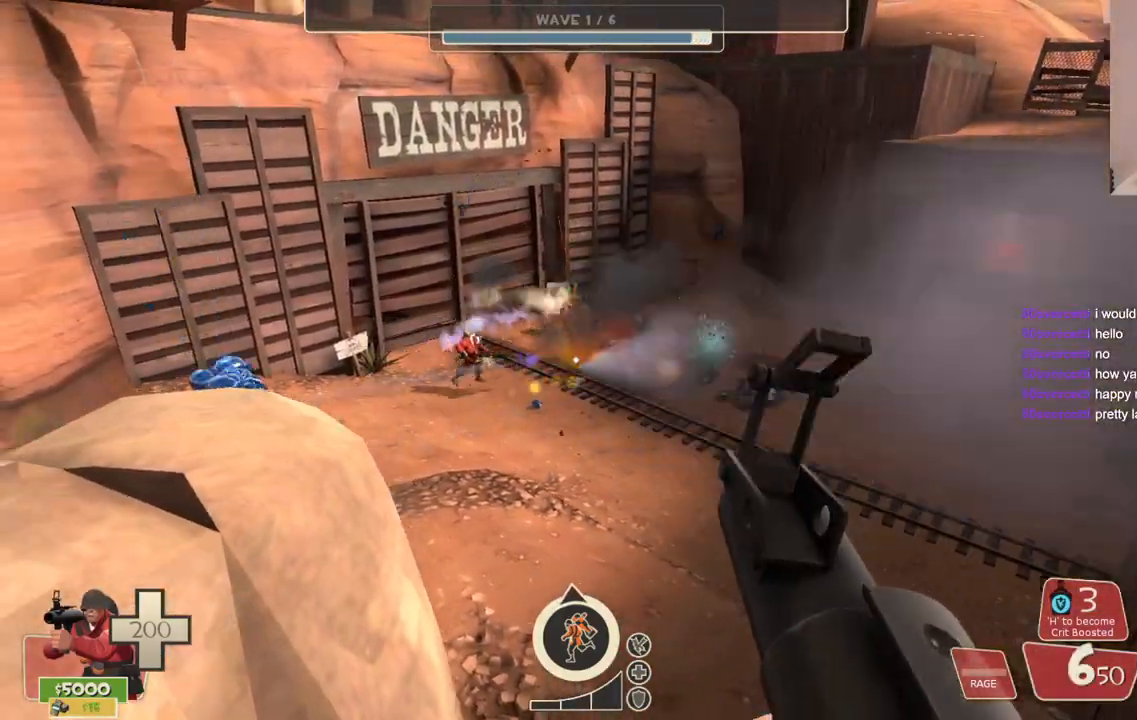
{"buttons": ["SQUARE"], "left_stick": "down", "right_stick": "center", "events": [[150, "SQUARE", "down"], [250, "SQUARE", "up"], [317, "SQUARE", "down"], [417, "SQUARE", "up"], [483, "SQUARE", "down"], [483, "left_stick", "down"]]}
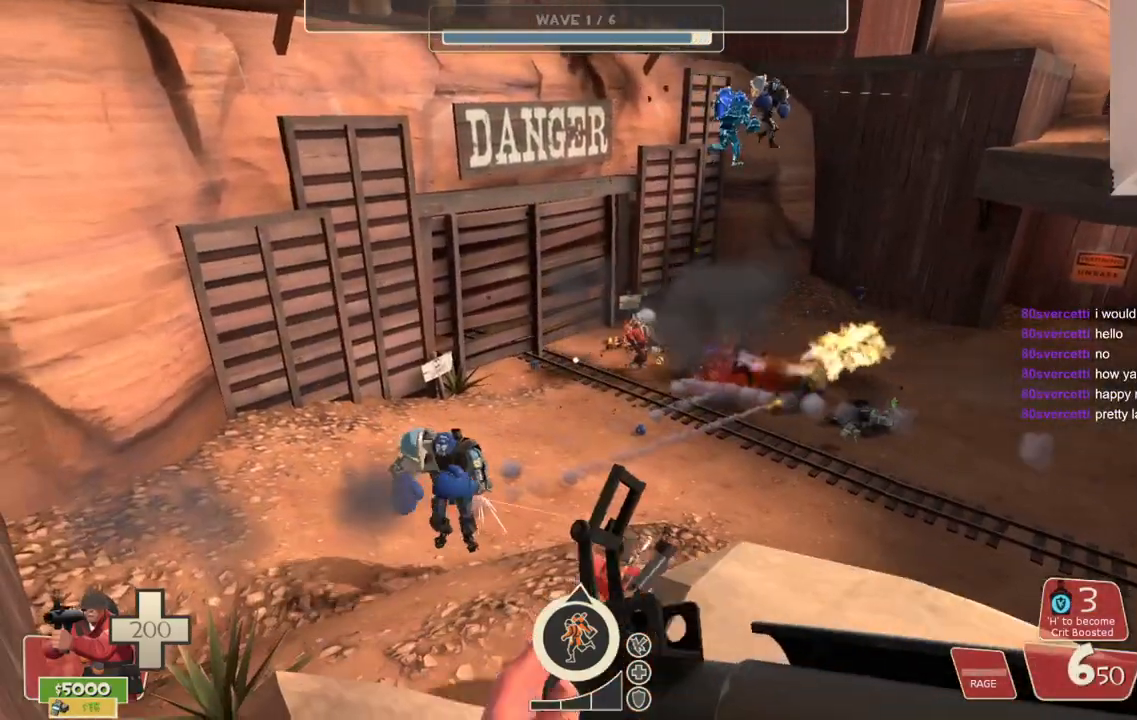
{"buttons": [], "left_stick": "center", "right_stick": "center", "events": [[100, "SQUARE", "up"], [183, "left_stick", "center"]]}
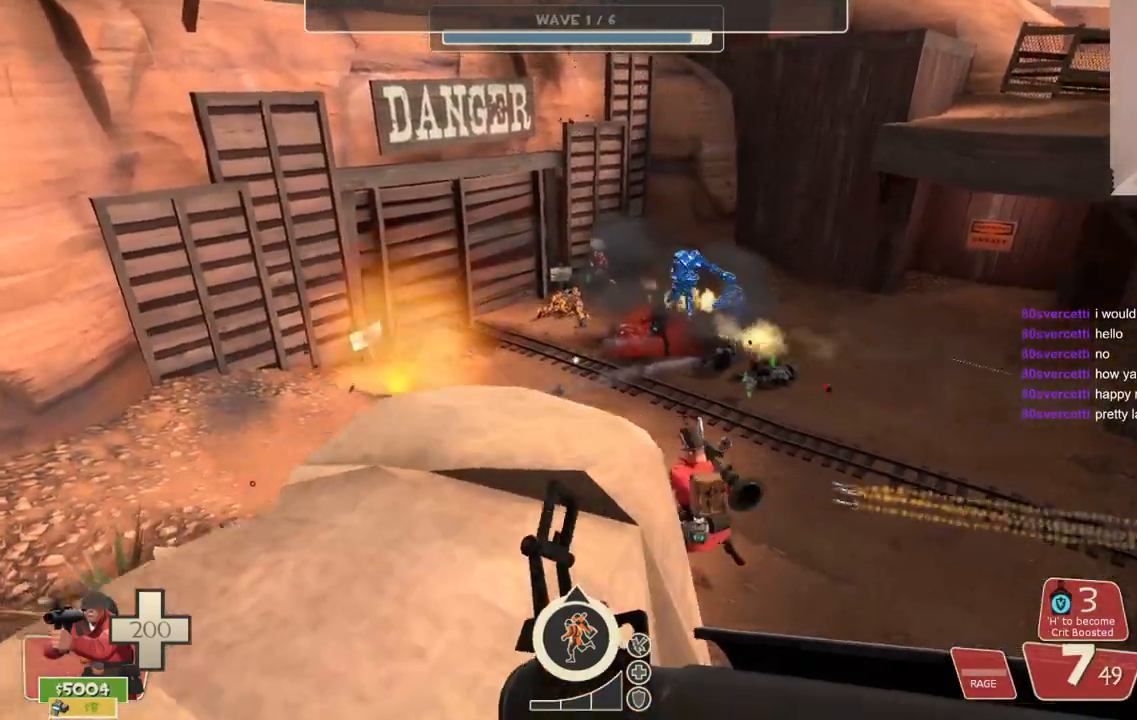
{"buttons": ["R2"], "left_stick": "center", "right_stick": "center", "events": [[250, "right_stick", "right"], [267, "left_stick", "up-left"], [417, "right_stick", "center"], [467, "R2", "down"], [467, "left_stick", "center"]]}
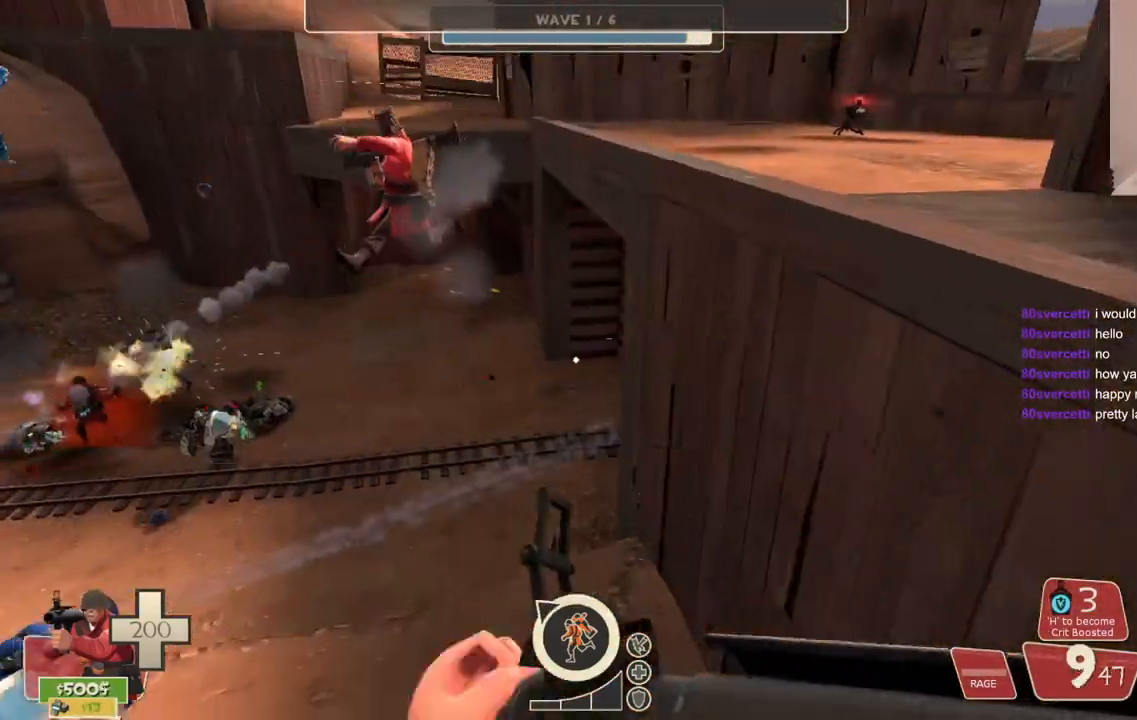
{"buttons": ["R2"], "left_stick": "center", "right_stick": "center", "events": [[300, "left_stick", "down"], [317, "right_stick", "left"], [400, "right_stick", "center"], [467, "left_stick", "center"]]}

* * *

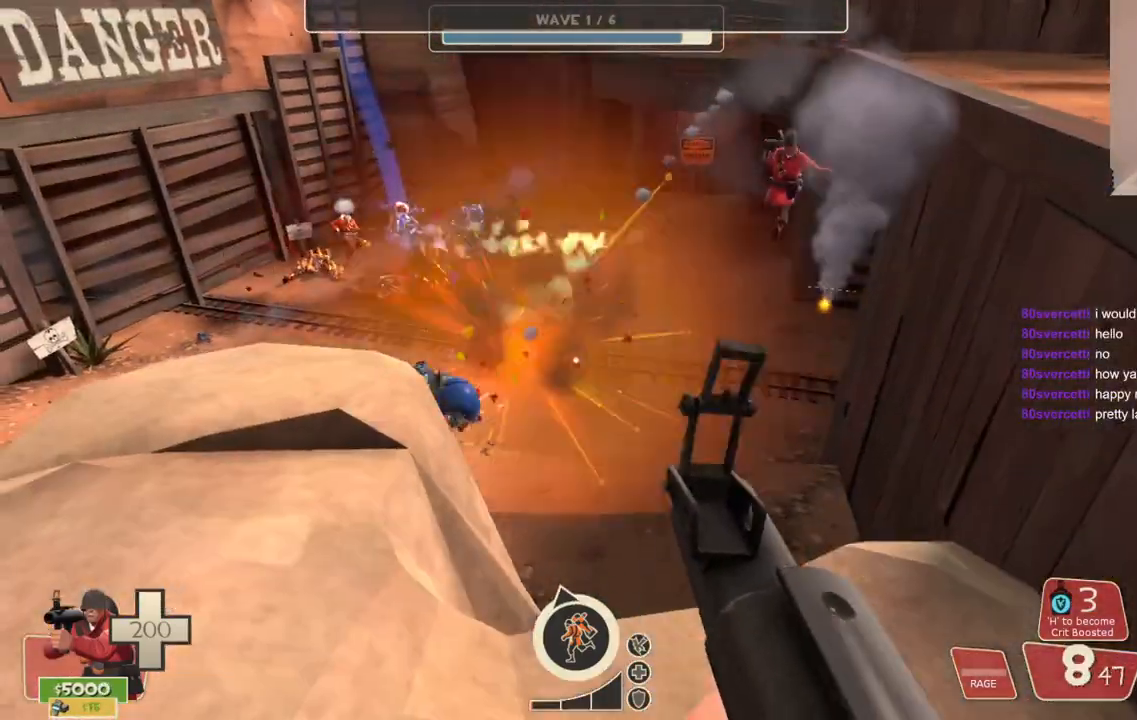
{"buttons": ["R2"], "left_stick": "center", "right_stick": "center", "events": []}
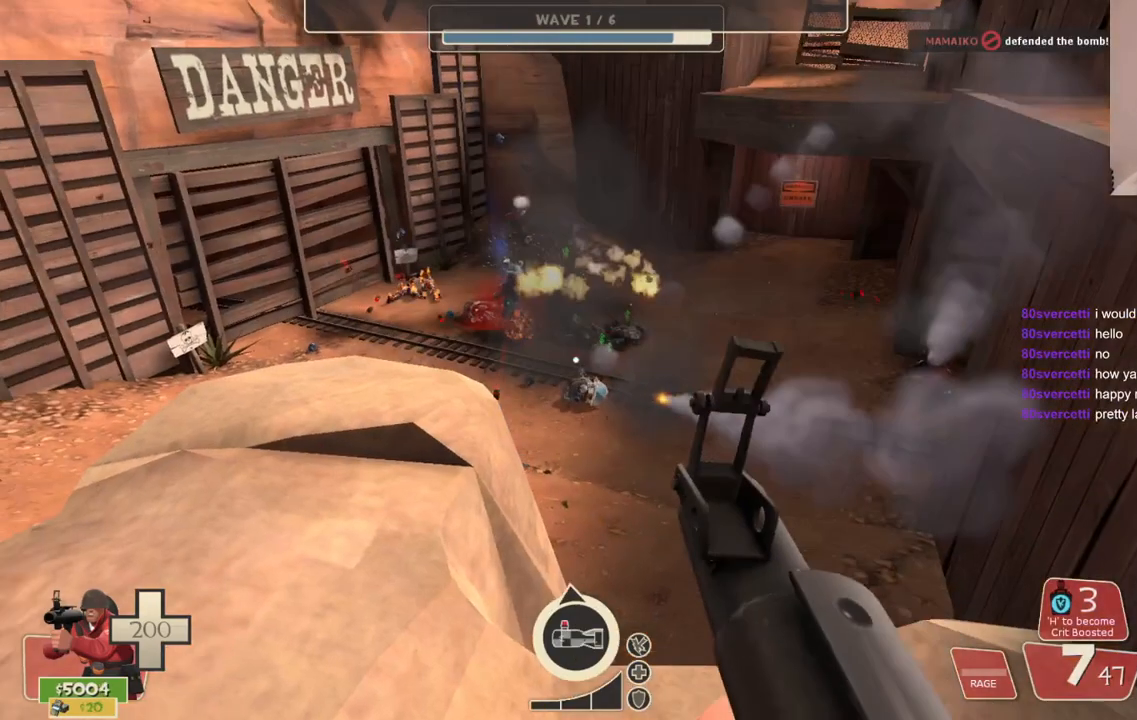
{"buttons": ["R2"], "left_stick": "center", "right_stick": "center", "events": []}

= The problem =
From the records above, copy each line in which the string "SQUARE" occurs.

= Completed exercise =
{"buttons": ["SQUARE"], "left_stick": "down", "right_stick": "center", "events": [[150, "SQUARE", "down"], [250, "SQUARE", "up"], [317, "SQUARE", "down"], [417, "SQUARE", "up"], [483, "SQUARE", "down"], [483, "left_stick", "down"]]}
{"buttons": [], "left_stick": "center", "right_stick": "center", "events": [[100, "SQUARE", "up"], [183, "left_stick", "center"]]}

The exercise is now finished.